Босиком по снегу | Страница: 56

  • Georgia
  • Verdana
  • Tahoma
  • Symbol
  • Arial
16
px

«Гадский папа» тем временем доехал на трамвае до своего дома, купил цветок под названием «гвоздика» – один, на большее количество, к его немалому удивлению, у следователя денег не хватило, – и, преодолевая внезапно возникшее волнение, позвонил в дверь.

Катерина Леонидовна открыла и встала на пороге, уперев руки в бока.

– Я вернулся, Катюша, – ласково прощебетал Анин, смущенно протягивая ей цветок.

– Это что, мне? – изумилась Катерина, таращась на цветок, как на привидение.

– Тебе, а кому же еще? – улыбнулся Анин, пытаясь протиснуться в квартиру в обход жены, которая загородила весь дверной проем.

Неожиданно глаза Катерины Леонидовны наполнились слезами, она забрала цветок у мужа, вдохнула аромат и тяжело вздохнула.

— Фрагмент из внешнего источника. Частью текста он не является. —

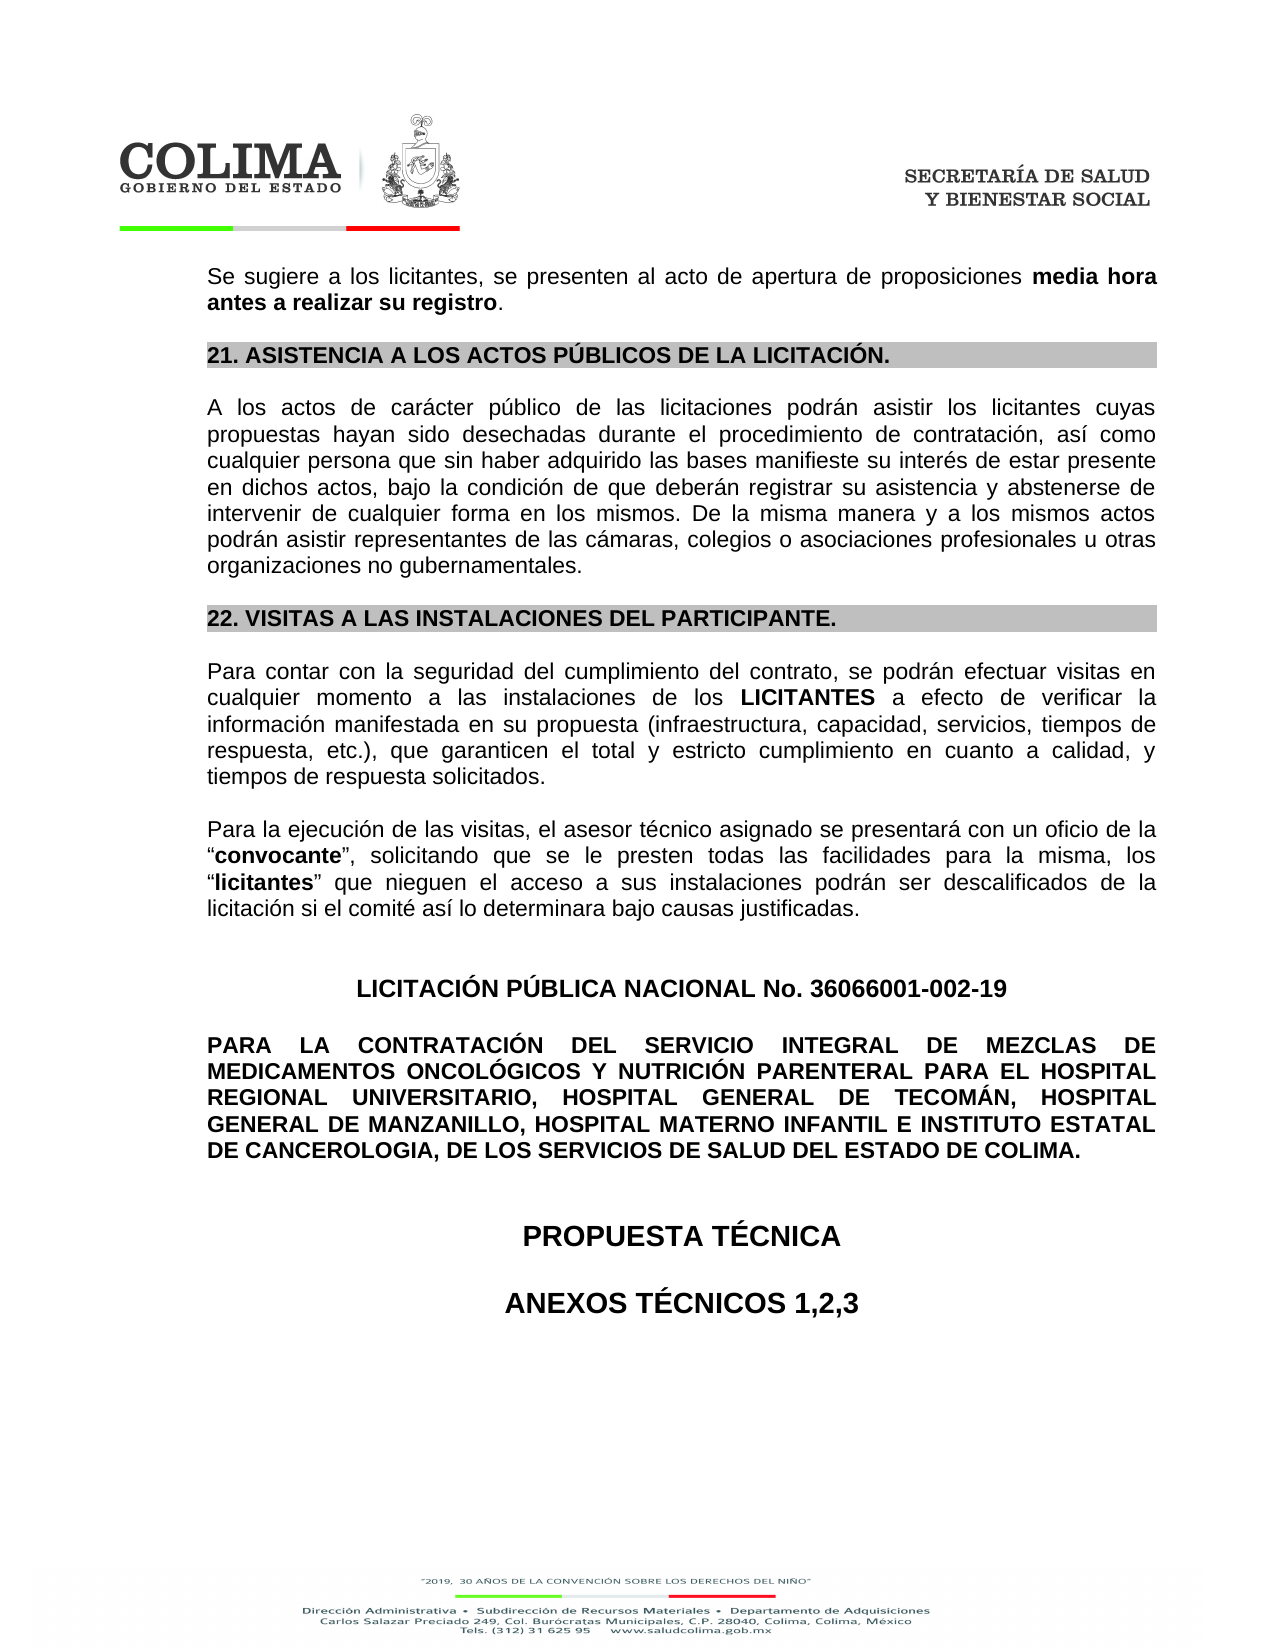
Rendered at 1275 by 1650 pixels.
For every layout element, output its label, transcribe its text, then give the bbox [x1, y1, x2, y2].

text 22. VISITAS A LAS INSTALACIONES DEL PARTICIPANTE. [207, 605, 1157, 632]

– Что ты, что ты, Катенька, – пораженный ее сентиментальностью, расцвел Сергей Петрович. «Верно, женщин нужно баловать иногда, – размышлял он. – Внимание, вот что главное для любой женщины! Всего один цветок подарил, а как она мне благодарна!»

– Я все поняла, – сквозь слезы прошептала супруга.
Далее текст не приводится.